EXCERPTED TEXT:
STRAUSS: If I find it would help make a decision, I would probably get a fresh biopsy. I’m just not sure it would help in the choices at this point. You can use lenvatinib [Lenvima] plus everolimus or you can use cabozantinib regardless.1

GEORGE: Absolutely, that’s correct. That’s a great point. In the absence of a biomarker, [what factors] help you decide—response and tolerance to the prior therapy, aggressiveness of the disease, disease burden, toxicities from the previous, for TKI [tyrosine kinase inhibitor] versus immunotherapy, mechanism of action [MOA]?

MARC J. BRAUNSTEIN, MD, PhD: I think that if they received prior immune checkpoint inhibitor, even if you combine it with a TKI, that the response would be less. I would choose cabozantinib as a second line, [not] another immunotherapy in the second line in this case.

GEORGE: That makes perfect sense because the patient had a major immune-mediated adverse event [AE] that required systemic steroid and long course taper. Does anybody consider the MOA?

CHARLESSE PONDT HUANNOU, MD: Given that he was on axitinib when he progressed, you would want to vary the MOA a little bit, see if he can get better disease control with a new MOA, so adding an mTOR [inhibitor] or something like that might change the disease progression.

PROMPT:
Copy the treatment discussion from "GEORGE: Absolutely, that’s" to "consider the MOA?", renaming "immunotherapy" as "immune therapy" throughout. The stored items that follow are not needed.

Stored items:
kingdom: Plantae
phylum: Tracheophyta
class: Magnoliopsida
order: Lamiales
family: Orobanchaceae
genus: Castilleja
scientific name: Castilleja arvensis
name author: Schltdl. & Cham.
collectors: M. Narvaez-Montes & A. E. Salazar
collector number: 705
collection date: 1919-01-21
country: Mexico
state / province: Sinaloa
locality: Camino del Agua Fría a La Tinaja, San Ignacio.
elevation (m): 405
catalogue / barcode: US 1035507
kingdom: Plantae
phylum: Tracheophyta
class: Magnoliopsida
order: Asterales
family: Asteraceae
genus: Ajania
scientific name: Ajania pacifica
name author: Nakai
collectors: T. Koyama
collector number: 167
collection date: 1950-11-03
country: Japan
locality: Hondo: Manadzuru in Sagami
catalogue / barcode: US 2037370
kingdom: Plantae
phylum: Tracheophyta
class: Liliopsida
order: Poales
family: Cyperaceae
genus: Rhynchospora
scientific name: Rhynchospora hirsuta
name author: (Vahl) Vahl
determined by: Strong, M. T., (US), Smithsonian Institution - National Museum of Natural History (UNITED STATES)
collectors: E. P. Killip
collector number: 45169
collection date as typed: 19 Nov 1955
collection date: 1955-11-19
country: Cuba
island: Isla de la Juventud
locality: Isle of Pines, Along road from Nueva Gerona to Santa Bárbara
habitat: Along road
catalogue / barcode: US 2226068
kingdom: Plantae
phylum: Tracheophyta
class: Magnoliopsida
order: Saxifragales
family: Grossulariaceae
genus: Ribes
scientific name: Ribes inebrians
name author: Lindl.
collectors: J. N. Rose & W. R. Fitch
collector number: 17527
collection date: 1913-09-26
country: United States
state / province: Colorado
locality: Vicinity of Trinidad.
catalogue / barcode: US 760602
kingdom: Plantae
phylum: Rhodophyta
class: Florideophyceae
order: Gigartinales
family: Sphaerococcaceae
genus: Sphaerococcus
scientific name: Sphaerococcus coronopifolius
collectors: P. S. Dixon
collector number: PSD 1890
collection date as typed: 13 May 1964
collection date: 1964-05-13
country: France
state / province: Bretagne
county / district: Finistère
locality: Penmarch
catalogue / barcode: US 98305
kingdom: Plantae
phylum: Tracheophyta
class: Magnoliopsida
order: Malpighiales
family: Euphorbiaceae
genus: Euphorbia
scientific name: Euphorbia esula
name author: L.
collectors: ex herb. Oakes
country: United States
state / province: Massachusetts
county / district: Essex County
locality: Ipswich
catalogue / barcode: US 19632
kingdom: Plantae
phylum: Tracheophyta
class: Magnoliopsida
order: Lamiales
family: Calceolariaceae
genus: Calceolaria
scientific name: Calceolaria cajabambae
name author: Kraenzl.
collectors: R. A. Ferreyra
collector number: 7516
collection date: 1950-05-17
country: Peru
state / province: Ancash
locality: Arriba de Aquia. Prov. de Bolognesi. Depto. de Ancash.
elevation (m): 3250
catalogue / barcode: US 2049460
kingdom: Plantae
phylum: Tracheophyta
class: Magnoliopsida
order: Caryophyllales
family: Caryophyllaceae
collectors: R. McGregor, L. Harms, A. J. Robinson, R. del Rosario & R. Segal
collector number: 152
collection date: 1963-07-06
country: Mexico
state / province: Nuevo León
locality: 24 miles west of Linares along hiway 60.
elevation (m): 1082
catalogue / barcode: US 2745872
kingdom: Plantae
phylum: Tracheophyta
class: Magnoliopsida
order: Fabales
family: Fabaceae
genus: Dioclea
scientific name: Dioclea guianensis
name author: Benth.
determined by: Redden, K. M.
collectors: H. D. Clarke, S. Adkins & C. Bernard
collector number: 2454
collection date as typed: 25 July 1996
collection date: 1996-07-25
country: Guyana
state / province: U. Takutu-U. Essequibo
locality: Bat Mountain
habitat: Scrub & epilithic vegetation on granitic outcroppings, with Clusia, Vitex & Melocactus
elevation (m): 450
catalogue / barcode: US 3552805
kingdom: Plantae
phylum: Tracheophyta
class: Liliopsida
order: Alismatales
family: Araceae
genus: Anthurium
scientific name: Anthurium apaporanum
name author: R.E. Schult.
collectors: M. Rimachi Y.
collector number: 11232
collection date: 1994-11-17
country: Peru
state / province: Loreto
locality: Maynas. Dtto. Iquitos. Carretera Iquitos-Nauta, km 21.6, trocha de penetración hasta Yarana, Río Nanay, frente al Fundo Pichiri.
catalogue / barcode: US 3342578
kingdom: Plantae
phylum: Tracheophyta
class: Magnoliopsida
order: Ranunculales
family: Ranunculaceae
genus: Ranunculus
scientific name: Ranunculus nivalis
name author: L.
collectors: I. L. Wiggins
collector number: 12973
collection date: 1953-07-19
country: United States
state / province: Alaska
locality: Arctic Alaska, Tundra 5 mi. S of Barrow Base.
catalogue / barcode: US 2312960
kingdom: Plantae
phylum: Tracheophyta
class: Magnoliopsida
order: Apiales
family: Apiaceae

EXERCISE ANSWER:
GEORGE: Absolutely, that’s correct. That’s a great point. In the absence of a biomarker, [what factors] help you decide—response and tolerance to the prior therapy, aggressiveness of the disease, disease burden, toxicities from the previous, for TKI [tyrosine kinase inhibitor] versus immune therapy, mechanism of action [MOA]?

MARC J. BRAUNSTEIN, MD, PhD: I think that if they received prior immune checkpoint inhibitor, even if you combine it with a TKI, that the response would be less. I would choose cabozantinib as a second line, [not] another immune therapy in the second line in this case.

GEORGE: That makes perfect sense because the patient had a major immune-mediated adverse event [AE] that required systemic steroid and long course taper. Does anybody consider the MOA?